Apesar do rebaixamento do Fortaleza, Adam Bareiro terminou a temporada passada como um dos grandes destaques do clube. O centroavante paraguaio inicia este ano como um nome central na reconstrução do plantel e sob grandes expectativas, sobretudo em relação à fase goleadora que mostrou na reta final da campanha na Série A de 2025.
Comprado por 1,8 milhão de dólares — cerca de R$ 9,8 milhões na cotação da época —, Bareiro tem vínculo contratual com o Tricolor até o final de 2027. No Pici, Bareiro viveu os dois lados da moeda: as críticas e os elogios. Em seu começo de trajetória com o manto vermelho-azul-e-branco, correspondeu pouco e ficou marcado por falhas em campo.

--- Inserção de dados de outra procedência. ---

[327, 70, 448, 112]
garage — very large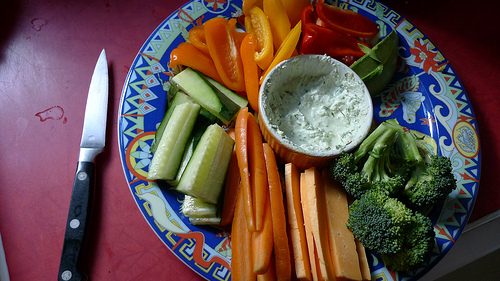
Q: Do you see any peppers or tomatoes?
A: Yes, there is a pepper.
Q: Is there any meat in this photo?
A: No, there is no meat.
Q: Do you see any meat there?
A: No, there is no meat.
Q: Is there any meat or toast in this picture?
A: No, there are no meat or toasts.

Perdeu pênalti — e rebote — em um duelo contra o Mirassol, no Castelão. Em outros jogos, desperdiçou chances claras para balançar as redes. Foi expulso. Mas isso não o abalou. Deu a volta por cima e, entre a 26ª e a 38ª rodada do Campeonato Brasileiro, passou a ser o jogador mais decisivo do clube. Neste recorte, em que disputou 11 partidas, marcou sete gols e deu duas assistências.
Diferentemente de outros atletas da posição, como Lucero e Deyverson, que possuem um salário totalmente incompatível com o atual orçamento do clube e não fazem parte do planejamento para 2026, Bareiro é tido, internamente, no Fortaleza, como uma das prioridades de permanência. Não à toa, o Leão tem feito esforços, sobretudo financeiros, para continuar com o centroavante.
O Esportes O POVO apurou, entretanto, que, apesar do desejo do Fortaleza, caso surja alguma boa proposta pelo centroavante, uma negociação pode ocorrer para sua saída — contexto potencializado pelo momento de crise que assola o Pici, de dívidas e dificuldade em adequar o elenco para um patamar financeiro compatível com a realidade.
Por enquanto, a tendência é de que Bareiro siga, de fato, no Fortaleza. O paraguaio, inclusive, deve ser titular da equipe na estreia do Campeonato Cearense, amanhã, no Clássico das Cores contra o Ferroviário, em duelo que acontece no Presidente Vargas, na Capital, às 18 horas. A partida também marca a primeira vez do técnico Thiago Carpini na beira do campo comandando o Leão.
De acordo com o repórter Miguel Júnior, da Rádio O POVO CBN, o treinador deve escalar o Fortaleza da seguinte maneira: Brenno; Eros Mancuso, Emanuel Brítez, Tomás Cardona e Diogo Barbosa; Lucas Sasha, Pierre e Pochettino; Herrera, Adam Bareiro e Moisés. A equipe é quase toda formada por jogadores oriundos do elenco de 2025 — a exceção é Cardona, que retornou de empréstimo e deve ser utilizado neste ano.